» Provided passage
Have fun and no matter how you choose to operate, do it safely. Avoid power lines when you put up antennas. Be careful if you use a generator, both because of fumes and due to the electrical hazards with poorly maintained power cables. If you are outside, use sunscreen and stay hydrated. If it is rainy, again consider the risks associated with using a generator.

Hamfest Cancellations

Over the past few days, I have learned that the following hamfests have been cancelled for 2020:

  1. Salisbury Firecracker Hamfest, July 11
  2. Cary Swapmeet, July 18
  3. Waynesville (WCARS) Hamfest, July 18
  4. Shelby Hamfest, September 4-6

Ask a Board Member

In an effort to provide more opportunities for Section Members to learn more about ARRL policy, pending FCC matters, and to answer your questions about these matters, Roanoke Vice Director Bill Morine, N2COP, will be on the Tarheel Emergency Net on the third Monday of each month. Tune in to 3923 KHz on Monday, June 15, for the first of his monthly briefings.

Issues facing ARRL include:

  1. filling the CEO position with someone who can successfully lead the HQ staff
  2. choosing an Emergency Management Director whose sole focus is leading ARRL in the area of emergency preparedness and improving the ability of ham radio to respond in times of disasters
  3. addressing the proposal to give Technician access to hf voice privileges on 80 and 40 meters
  4. adopting a revised band plan and seeking FCC approval for same in hopes of minimizing conflict between Winlink, voice, and cw operators
  5. resuming efforts to convince Congress to adopt a revised version of the Amateur Radio Parity Act which received unanimous support in the US House of Representatives but was blocked from final passage by one US Senator in the closing days of the Congress in 2018.

» Data section
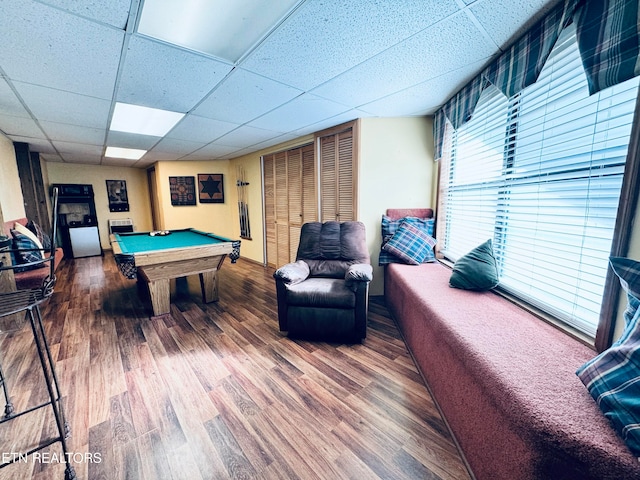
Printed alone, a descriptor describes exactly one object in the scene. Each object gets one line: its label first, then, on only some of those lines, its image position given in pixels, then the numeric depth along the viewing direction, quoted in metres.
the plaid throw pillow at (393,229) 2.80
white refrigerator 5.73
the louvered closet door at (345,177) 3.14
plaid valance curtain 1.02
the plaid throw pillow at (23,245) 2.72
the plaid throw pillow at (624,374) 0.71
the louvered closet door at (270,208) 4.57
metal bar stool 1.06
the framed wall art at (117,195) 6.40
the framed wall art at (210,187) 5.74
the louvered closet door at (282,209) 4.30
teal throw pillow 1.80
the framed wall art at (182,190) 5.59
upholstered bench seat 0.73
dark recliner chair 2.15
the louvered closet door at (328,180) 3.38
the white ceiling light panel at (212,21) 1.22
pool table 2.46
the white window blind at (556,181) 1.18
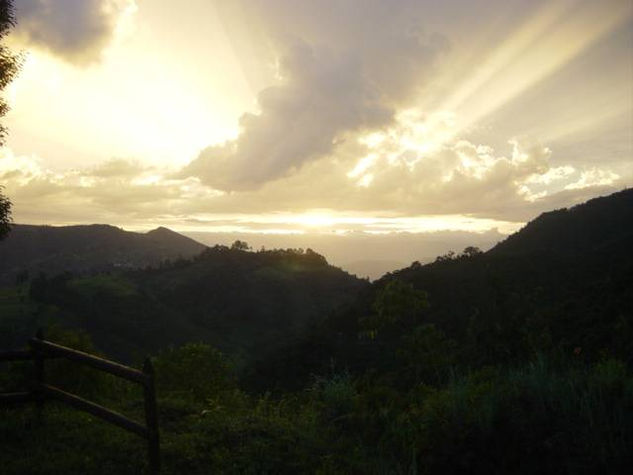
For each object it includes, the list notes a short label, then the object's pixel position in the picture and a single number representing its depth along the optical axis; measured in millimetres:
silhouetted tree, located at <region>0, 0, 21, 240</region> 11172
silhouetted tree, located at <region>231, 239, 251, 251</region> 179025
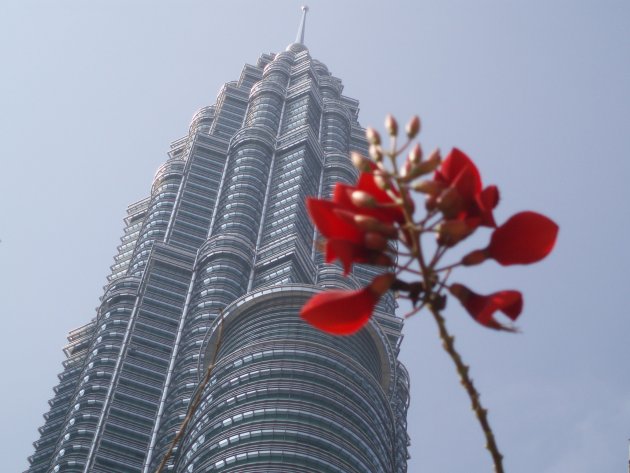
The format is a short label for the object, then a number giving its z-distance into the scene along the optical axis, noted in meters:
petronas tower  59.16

» Work to complete
1) Answer these questions from the amateur radio passage.
(a) Which cancelled hamfest was scheduled for September 4-6?
(b) To what frequency should listeners tune on June 15 for the first monthly briefing?
(c) In what year was the Amateur Radio Parity Act blocked from final passage?
2) Retype part of the amateur radio passage word for word. Begin at the words "1. Salisbury Firecracker" and stop after "his monthly briefings.".
The records are separate material and are unrelated to the amateur radio passage.

» Response list
1)
(a) The Shelby Hamfest
(b) 3923 KHz
(c) 2018

2)
1. Salisbury Firecracker Hamfest, July 11
  2. Cary Swapmeet, July 18
  3. Waynesville (WCARS) Hamfest, July 18
  4. Shelby Hamfest, September 4-6

Ask a Board Member

In an effort to provide more opportunities for Section Members to learn more about ARRL policy, pending FCC matters, and to answer your questions about these matters, Roanoke Vice Director Bill Morine, N2COP, will be on the Tarheel Emergency Net on the third Monday of each month. Tune in to 3923 KHz on Monday, June 15, for the first of his monthly briefings.